[ajdhsjakafjt]

The open source world isn't prepared for large-scale software delivery either.

It works with the core software of Linux distributions, who deliver to administrators around the world. But userland software and dependencies are a mess. Distributions ship old software, developers don't know the target their application will run on, and we all know what's going on with the PIP/NPM/... package managers.

Moreover, we have pretty much no sandboxing and userland permission management (camera access for browser? file access for your instant messenger application? calendar access?) on any Linux Desktop.

While lawmaking and IT-security must grow up and open source is indeed a nice third player - it does not solve the immediate issues we have.

[astazangasta]

These are all valid problems but don't seem to me to preclude the original underlying premise - open source seems a necessary, if not sufficient condition. While OS might not solve all of our current issues, it seems to me that there cannot be any solution that depends on opaque software delivered by suspect entities with known surveillance agendas.

[ajdhsjakafjt]

The software is shipped by those who create the phone itself. If you don't trust anybody, you can't get a piece of silicon to connect to mobile networks and draw a website on a screen. Any open source hardware eventually depends on the promise that the thing does what it promises.

The commercial world has these trust issues as well as the open source world.
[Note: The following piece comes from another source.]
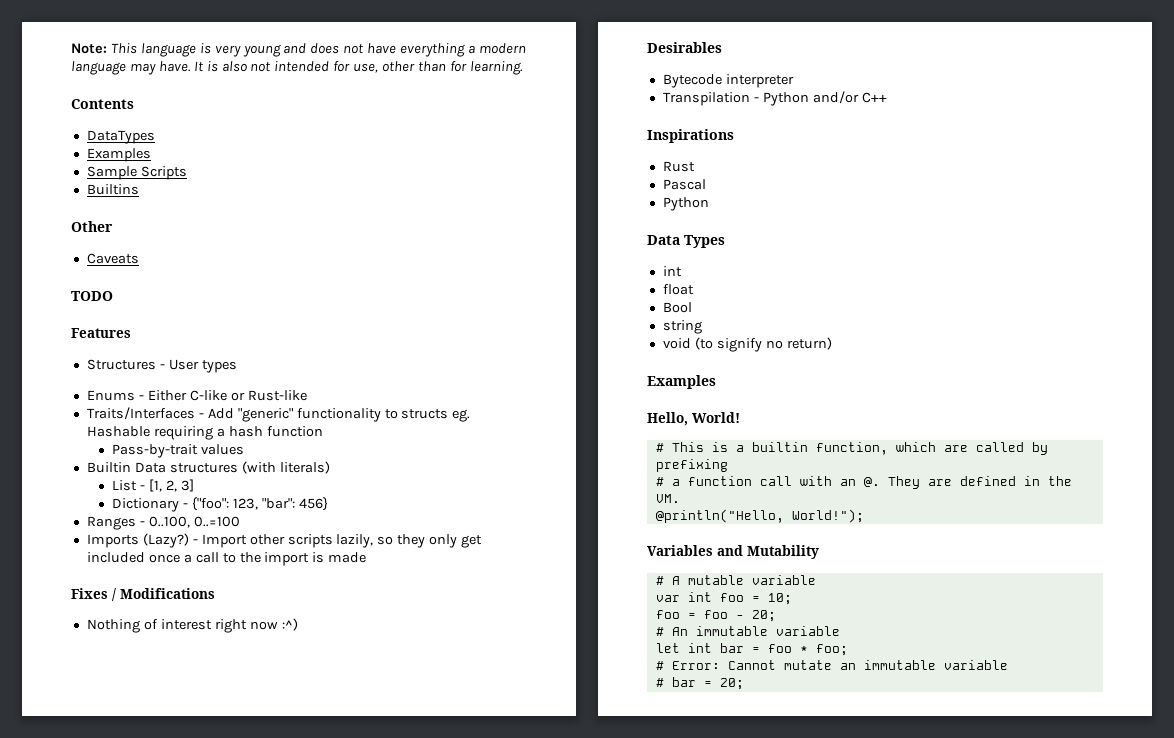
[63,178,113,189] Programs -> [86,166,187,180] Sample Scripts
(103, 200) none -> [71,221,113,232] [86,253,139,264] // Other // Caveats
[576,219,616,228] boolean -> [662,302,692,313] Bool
Maybe the underlying issue is: how can we test devices and software that is incredibly complex?

[beagle3]

We can’t test it properly after it is done. And unless we can peek and change (which is what open source provides) we can’t ever.

I think the only dependable way forward is by separating the RF/modem parts from the rest, through a standard (e.g. WiFi or Bluetooth) protocol.

I already assume anything I do on my phone is compromised. And I would assume the same about my laptop, if I connectsd it to an untrusted hardwares and unfirewalled networks. With the laptop, I have an option; with the phone, I don’t.

I would gladly move to a dumb phone (for POTS) and an LTE access point, and a smart open source phone that uses it for connectivity, if such a thing were remotely practical. I already carry two phones for security and compartmentalizations.